*Task requirements:* Output the listing below exactly, minus its images.

━━━━━━

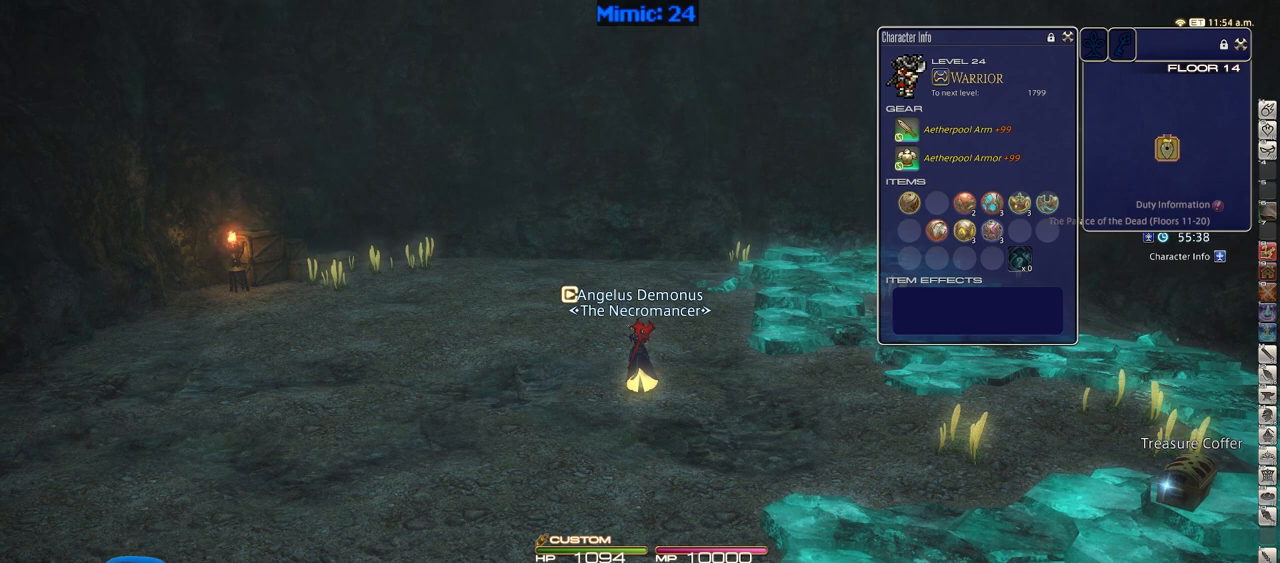
{"keys": ["tab"], "events": [[100, "o", "down"], [200, "o", "up"], [384, "tab", "down"]]}
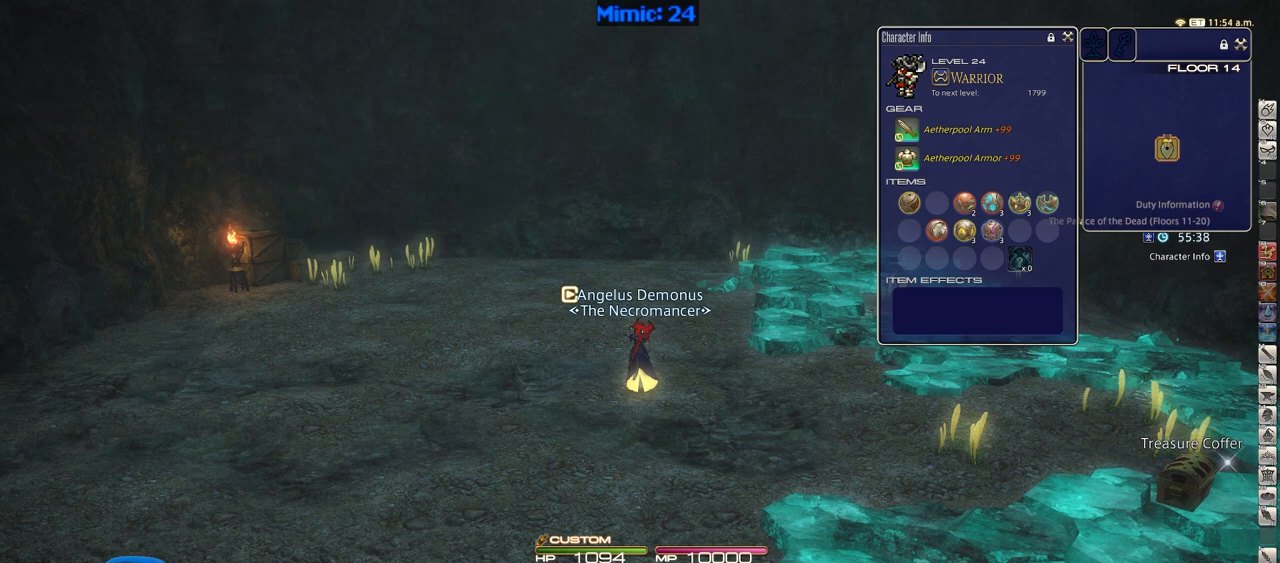
{"keys": [], "events": [[16, "tab", "up"], [267, "return", "down"], [350, "return", "up"]]}
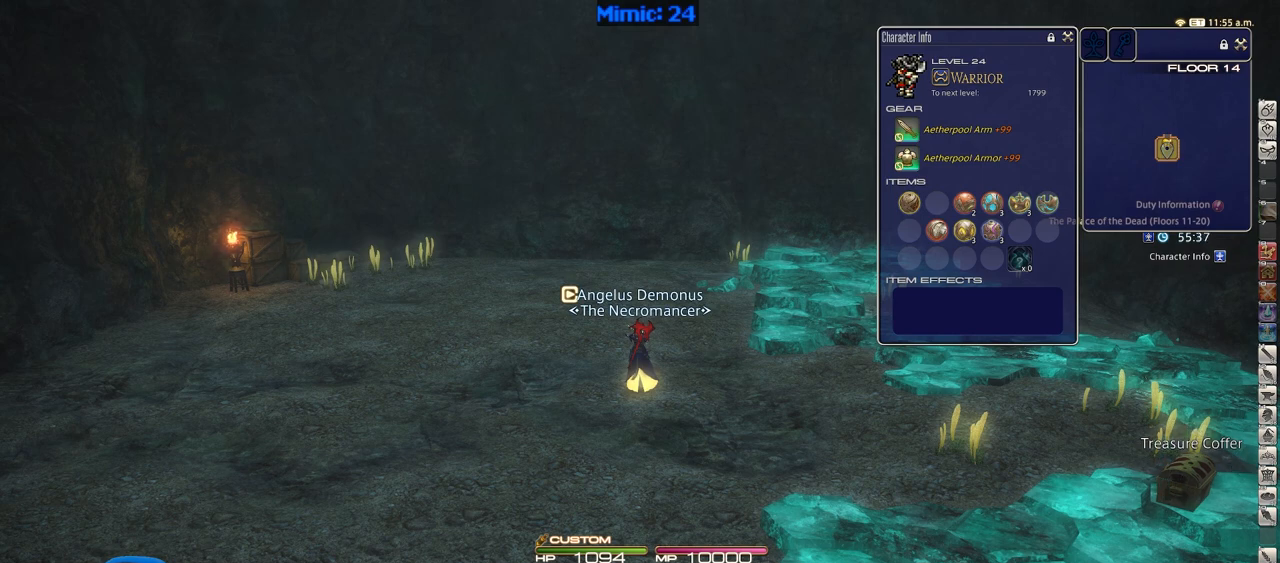
{"keys": [], "events": []}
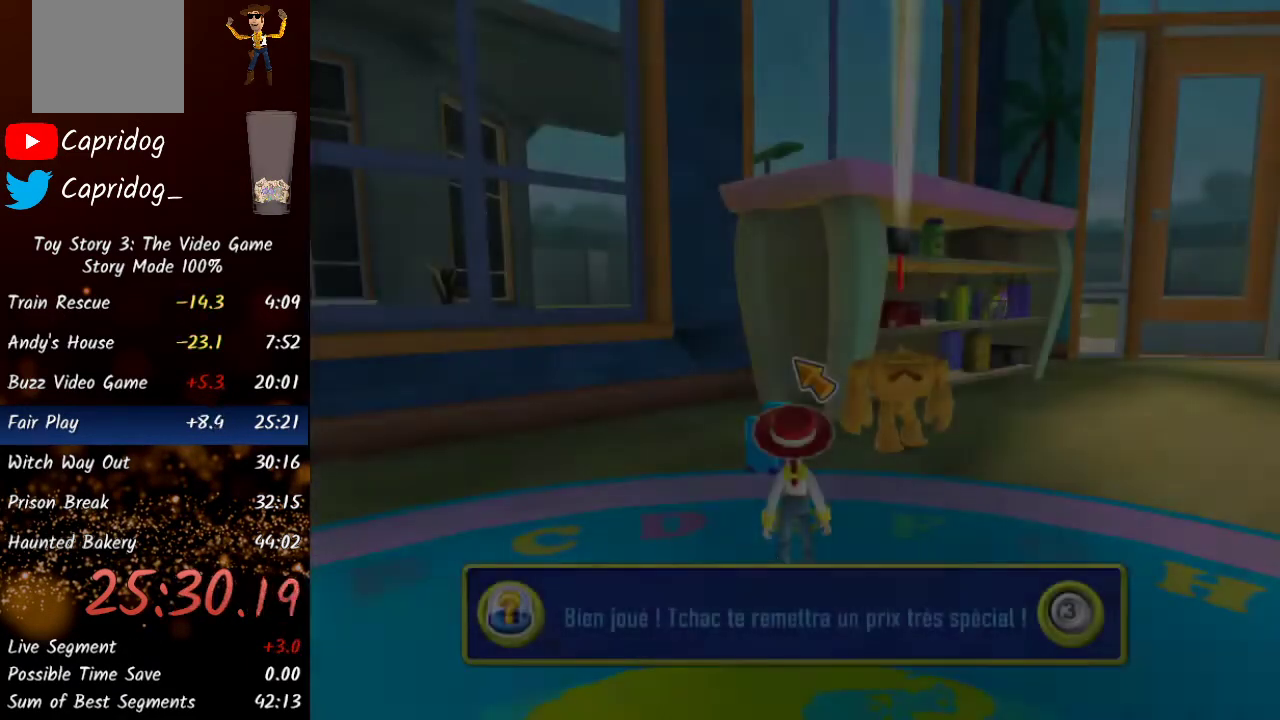
Gameplay with a controller (Xbox layout); each line is a JSON object with the inputs held at the frame after it. "events" lists button and stick changes between this image and that frame as [ms after this image, input, new state], when the widget could be followed in between.
{"buttons": [], "left_stick": "up", "right_stick": "center", "events": [[300, "A", "down"], [300, "left_stick", "up"], [433, "A", "up"]]}
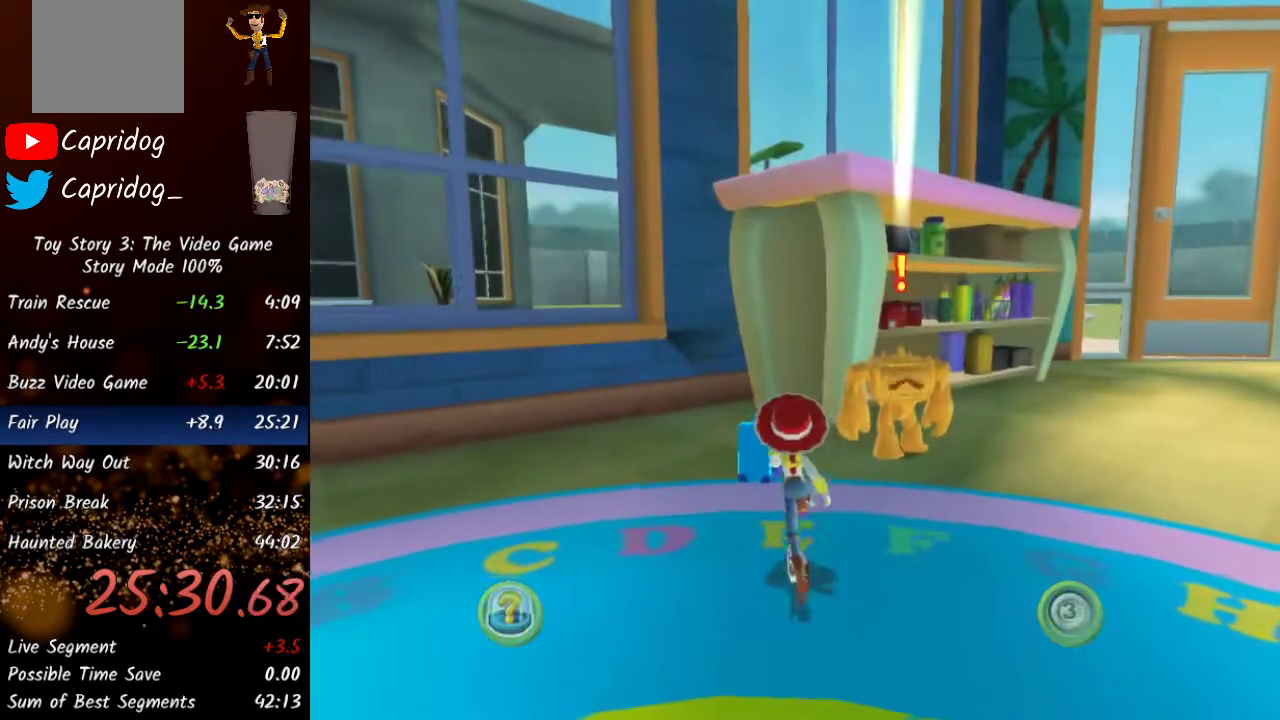
{"buttons": [], "left_stick": "center", "right_stick": "center", "events": [[167, "Y", "down"], [267, "Y", "up"], [400, "left_stick", "center"]]}
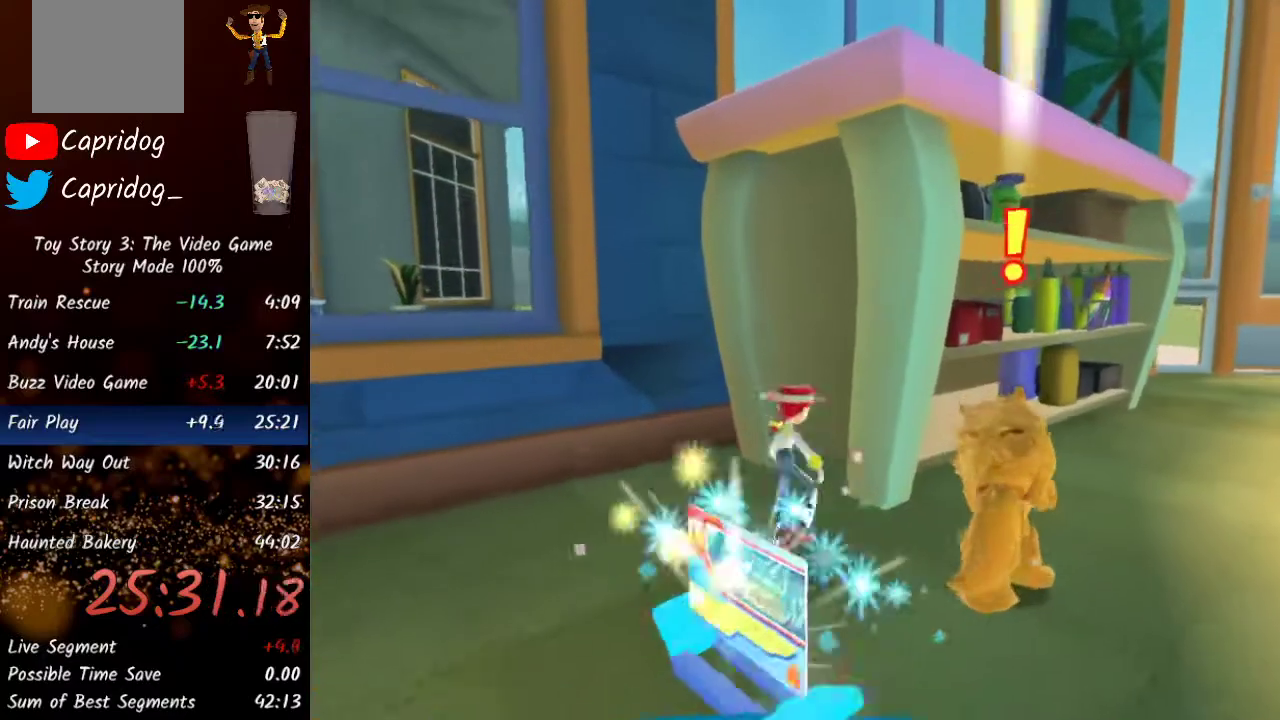
{"buttons": [], "left_stick": "center", "right_stick": "center", "events": [[33, "L1", "down"], [167, "L1", "up"], [333, "L1", "down"], [450, "L1", "up"]]}
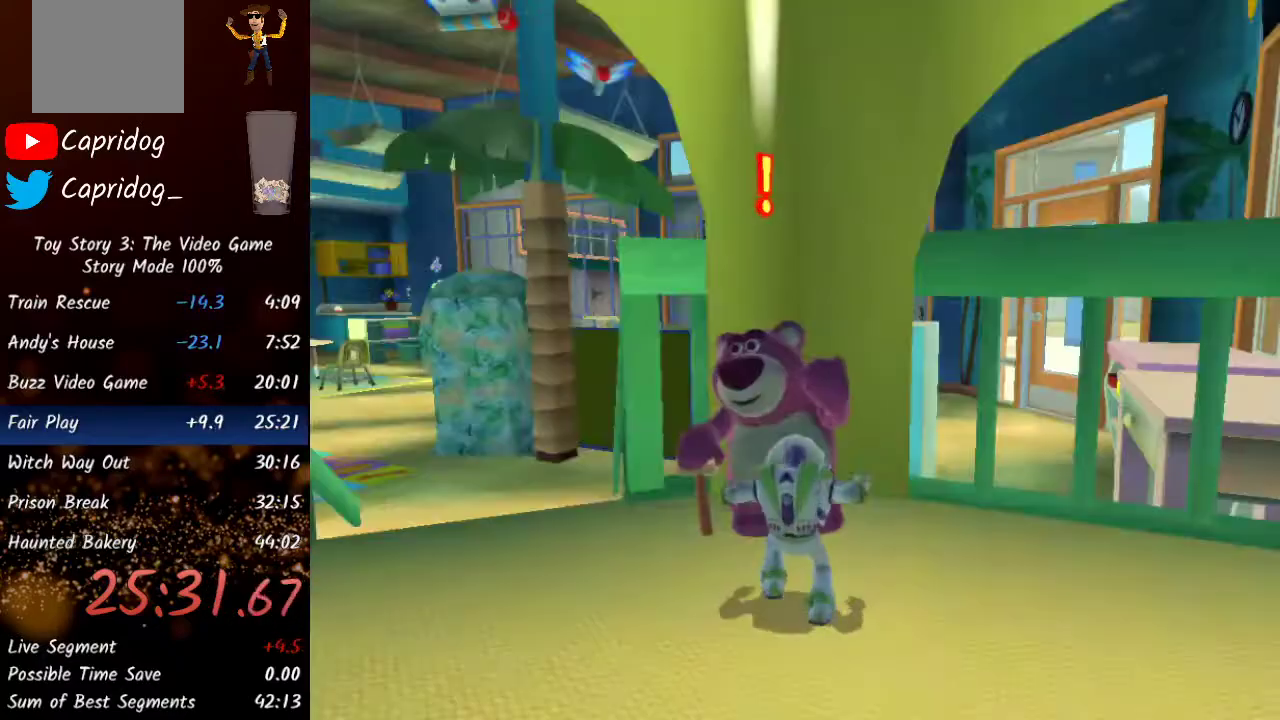
{"buttons": [], "left_stick": "center", "right_stick": "center", "events": [[200, "left_stick", "up"], [333, "X", "down"], [383, "left_stick", "center"], [400, "X", "up"]]}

━━━━━━

*Solved problem:*
{"keys": ["tab"], "events": [[100, "o", "down"], [200, "o", "up"], [384, "tab", "down"]]}
{"keys": [], "events": [[16, "tab", "up"], [267, "return", "down"], [350, "return", "up"]]}
{"keys": [], "events": []}
Gameplay with a controller (Xbox layout); each line is a JSON object with the inputs held at the frame after it. "events" lists button and stick changes between this image and that frame as [ms after this image, input, new state], when the widget could be followed in between.
{"buttons": [], "left_stick": "up", "right_stick": "center", "events": [[300, "A", "down"], [300, "left_stick", "up"], [433, "A", "up"]]}
{"buttons": [], "left_stick": "center", "right_stick": "center", "events": [[167, "Y", "down"], [267, "Y", "up"], [400, "left_stick", "center"]]}
{"buttons": [], "left_stick": "center", "right_stick": "center", "events": [[33, "L1", "down"], [167, "L1", "up"], [333, "L1", "down"], [450, "L1", "up"]]}
{"buttons": [], "left_stick": "center", "right_stick": "center", "events": [[200, "left_stick", "up"], [333, "X", "down"], [383, "left_stick", "center"], [400, "X", "up"]]}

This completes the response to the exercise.